§ **Assignment**: Each record below needs to be reproduced precisely, though not its pictures.

§ **Image change detection data**:
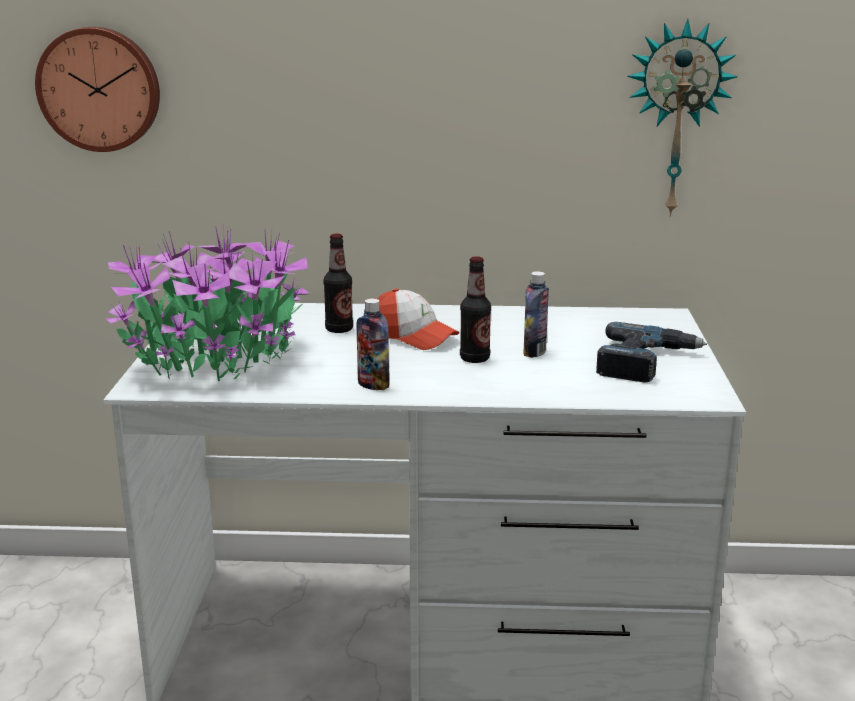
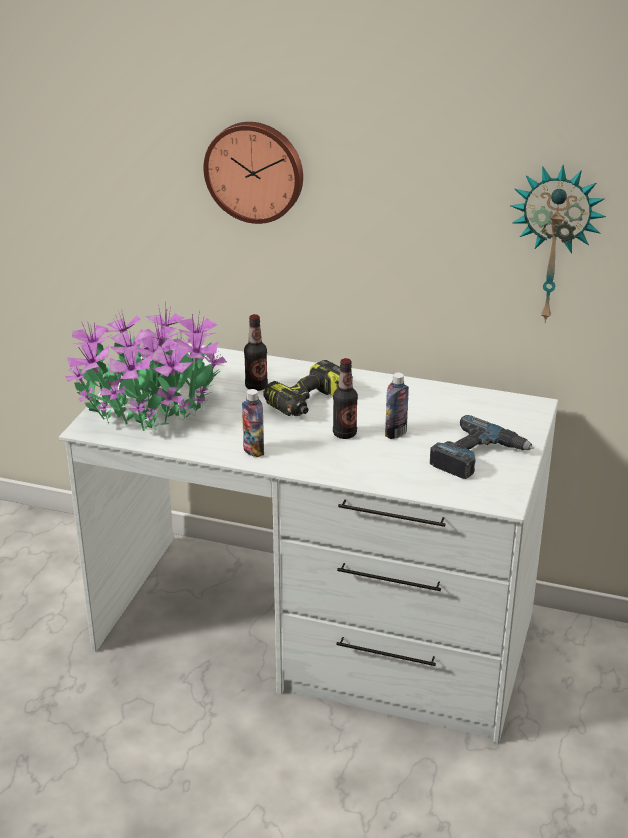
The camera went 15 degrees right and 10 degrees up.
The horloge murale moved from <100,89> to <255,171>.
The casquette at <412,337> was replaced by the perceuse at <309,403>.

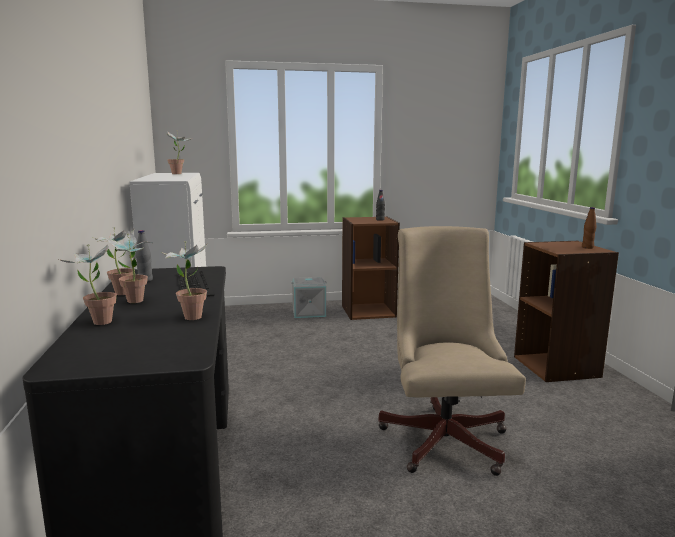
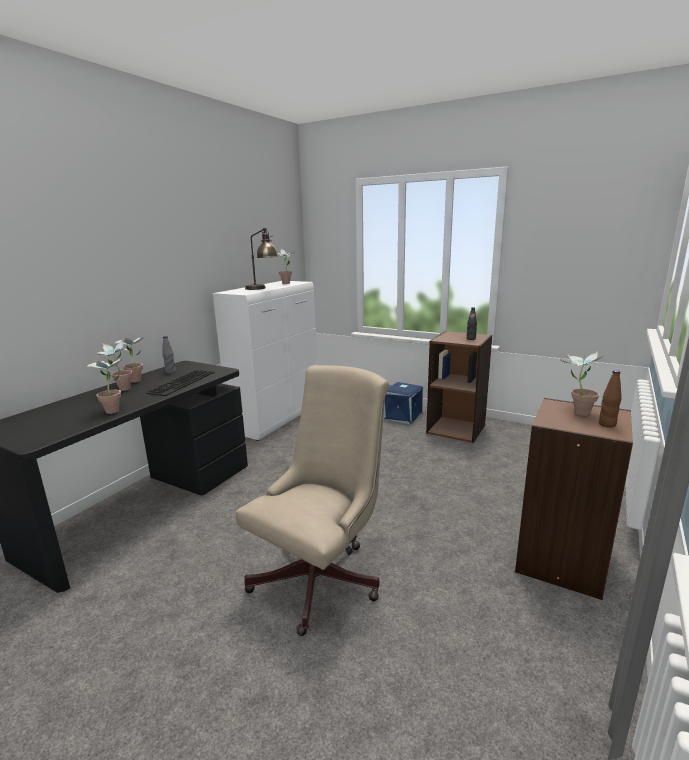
The camera went 40 degrees right and 5 degrees up.
The plante en pot moved from <97,321> to <576,411>.
The boîte de rangement (gris) at <309,312> became the boîte de rangement (bleu) at <403,416>.
The lampe de table at <262,288> appeared.

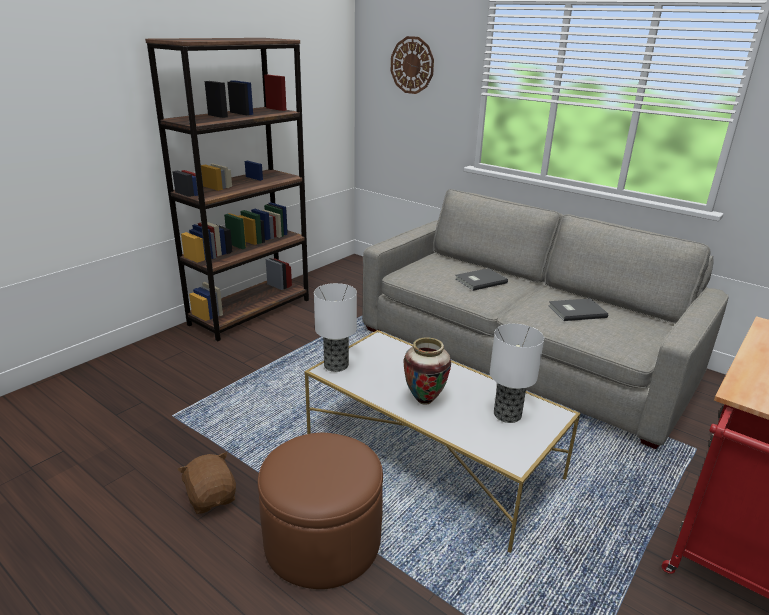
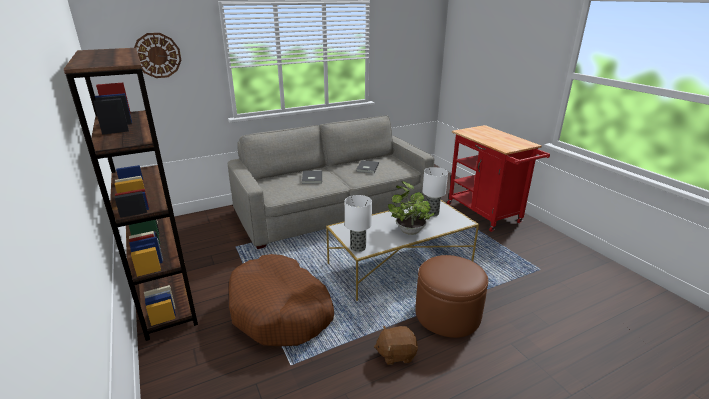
The camera went 65 degrees left and 0 degrees up.
The vase at <424,400> was replaced by the plante en pot at <409,230>.
The panier pour chien (marron) at <281,311> appeared.

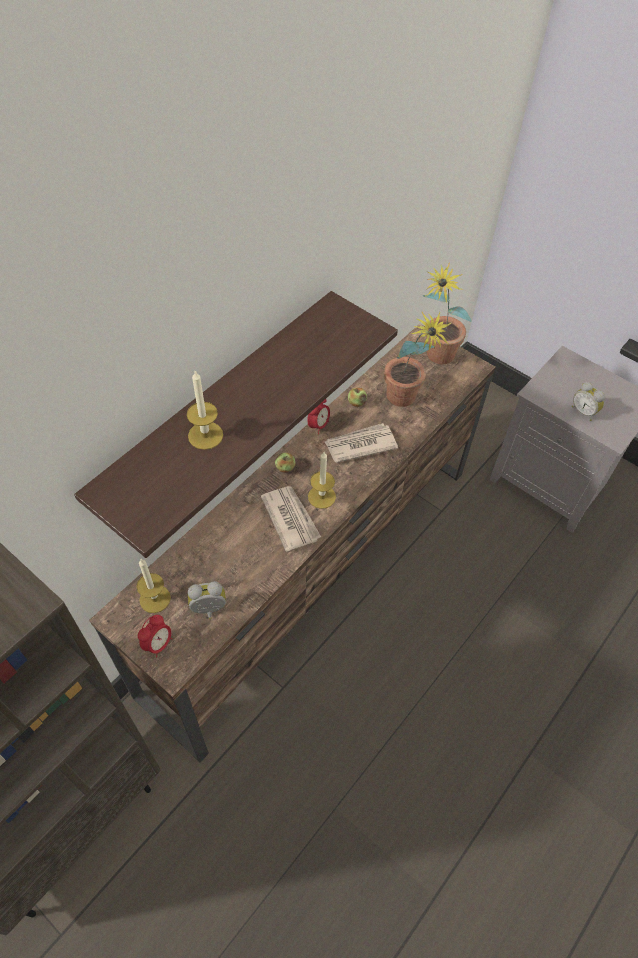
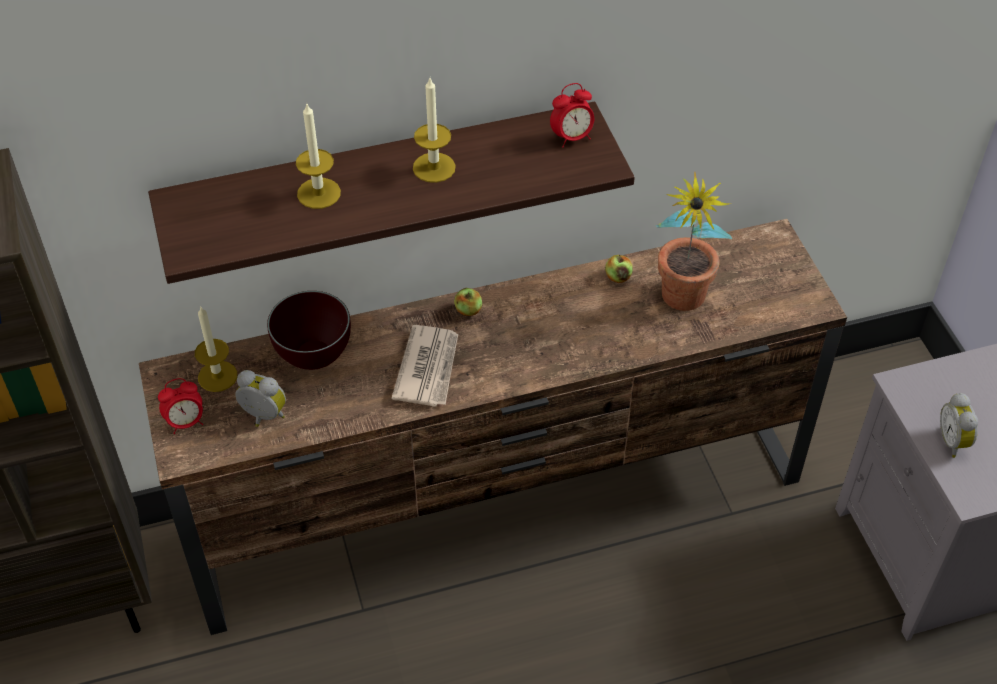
The camera went 35 degrees right and 5 degrees down.
The plante en pot at <435,359> disappeared.
The réveil moved from <318,425> to <572,138>.
The journal at <360,445> disappeared.
The bougie moved from <321,496> to <434,167>.
The bol (marron) at <316,359> appeared.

§ **Output for this exercise**:
The camera went 15 degrees right and 10 degrees up.
The horloge murale moved from <100,89> to <255,171>.
The casquette at <412,337> was replaced by the perceuse at <309,403>.

The camera went 40 degrees right and 5 degrees up.
The plante en pot moved from <97,321> to <576,411>.
The boîte de rangement (gris) at <309,312> became the boîte de rangement (bleu) at <403,416>.
The lampe de table at <262,288> appeared.

The camera went 65 degrees left and 0 degrees up.
The vase at <424,400> was replaced by the plante en pot at <409,230>.
The panier pour chien (marron) at <281,311> appeared.

The camera went 35 degrees right and 5 degrees down.
The plante en pot at <435,359> disappeared.
The réveil moved from <318,425> to <572,138>.
The journal at <360,445> disappeared.
The bougie moved from <321,496> to <434,167>.
The bol (marron) at <316,359> appeared.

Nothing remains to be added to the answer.